Entertainment Column

Is this rebuttal believable?


By JAMES BREIG- | Comments: 0 | Leave a comment



If I attend a four-hour lecture on the history of firearms, from the appearance of the first flintlocks through the development of modern automatic weapons, does it matter where I sit?

That was the essence of my recent rebuttal to my wife Mary. She had accused me of watching too much television. Of course, she's right, but I wasn't about to plead guilty so easily.

I began, instead, to contemplate why I watch so much TV (besides my classic argument about getting paid to do so). That led me to think about contemporary TV. It seems to me -- or so my rejoinder began -- that watching television now is a lot different from watching it 20 or 30 years ago.

Wider spectrum

Back then, when you spent a night viewing the one-eyed monster, you had limited choices, and even those choices were very much alike. You watched a sitcom on ABC, CBS or NBC, or you turned to a British drama on PBS. Period.

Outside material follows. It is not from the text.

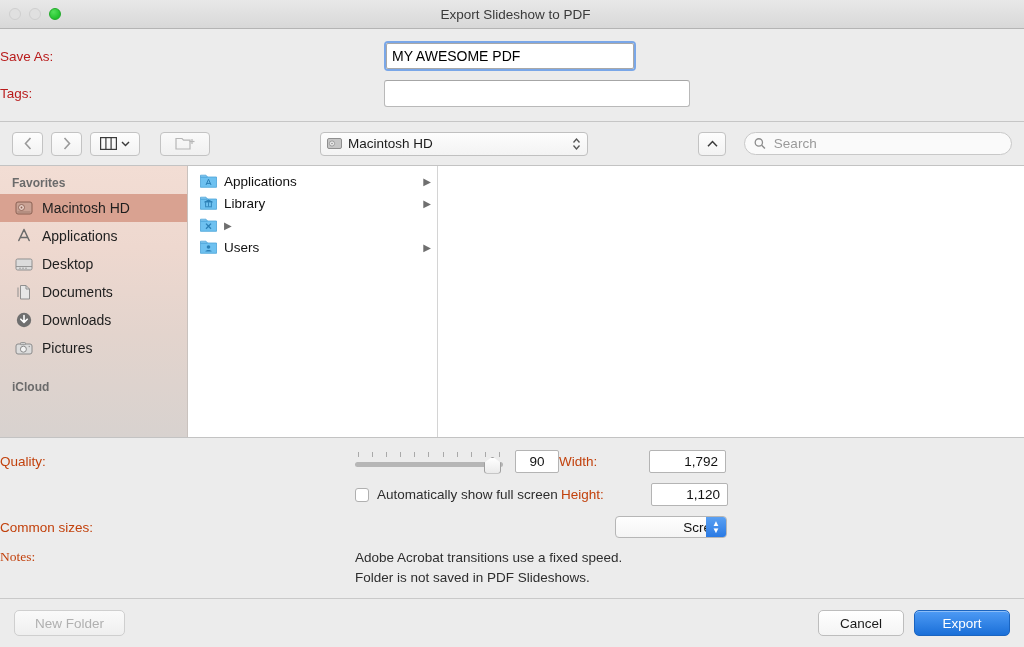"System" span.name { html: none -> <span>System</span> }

Nowadays, we have a much wider spectrum of material to select from as we slump in our easy chairs after a day of work. The sitcoms are still in the same spots and can also be found on several new networks, like Fox and WB. And PBS is still carrying British mini-series based on Victorian novels. But there are also new kids on the channel block.

What I watch

When I watch TV on a given night, my tastes run to documentaries and news discussions. For example, the series on firearms appeared on The History Channel and presented an in-depth look at how guns evolved and how they work. The fact that I watched it from my couch rather than from a seat in an auditorium shouldn't matter.

I am also a frequent visitor to C-SPAN and C-SPAN2, where I can find authors being interviewed about their latest books, newspeople commenting on freedom of the press or the responsibility of journalists, tours of government offices led by docents, and discussions of pressing issues by politicians.

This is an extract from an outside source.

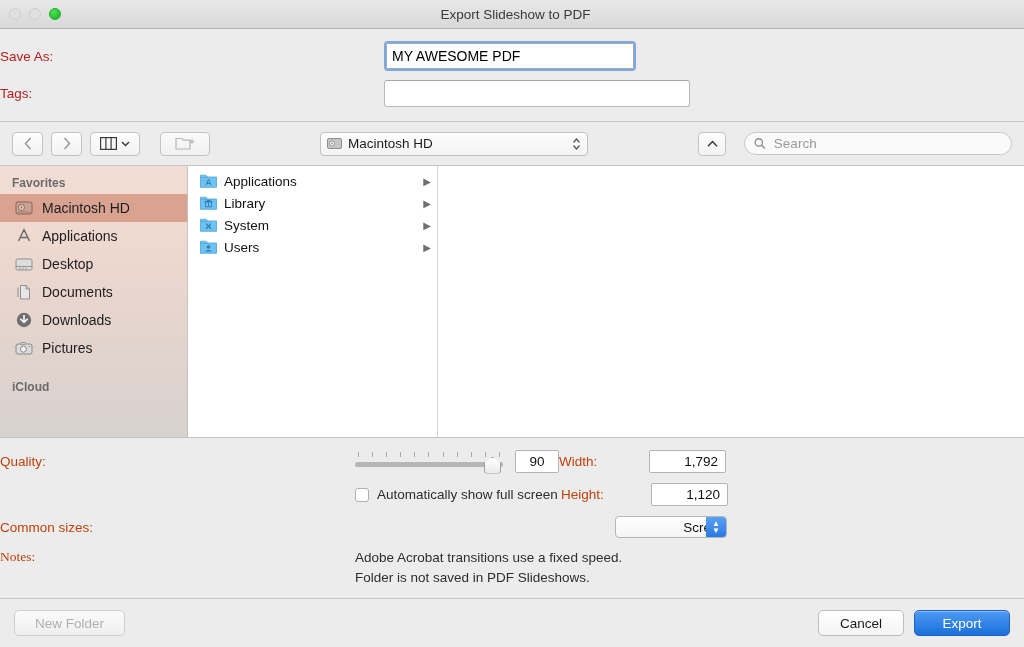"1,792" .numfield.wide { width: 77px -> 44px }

Then there are The Learning Channel, which often has specials on religion, and A&E, which carries excellent documentaries, including the nightly "Biography" series. And on any given evening, news programming runs continuously from the nightly news through "Nightline."

Not buying it

In other words, I said to Mary with what I thought was precise and irrefutable logic, I may be watching too much TV, but at least it's educational TV.

"Yeah, right," she said, declining to accept my thesis. "Why don't you read a book instead?"

So I did, for four hours one night and three the next, polishing off a biography of Abraham Lincoln I had been dawdling through, and then beginning a study of President Polk and the Mexican War of 1847.

But I still ask this question: If I had watched a four-hour documentary about Old Abe or listened to a three-hour discussion among military scholars about warfare in the mid-19th century, how would those be worse activities than reading the books?

A great deal of my on-going education comes to me via television as well as through books, newspapers and magazines. Would I ever be accused of reading too much?

Mary listened but didn't buy it. Do you?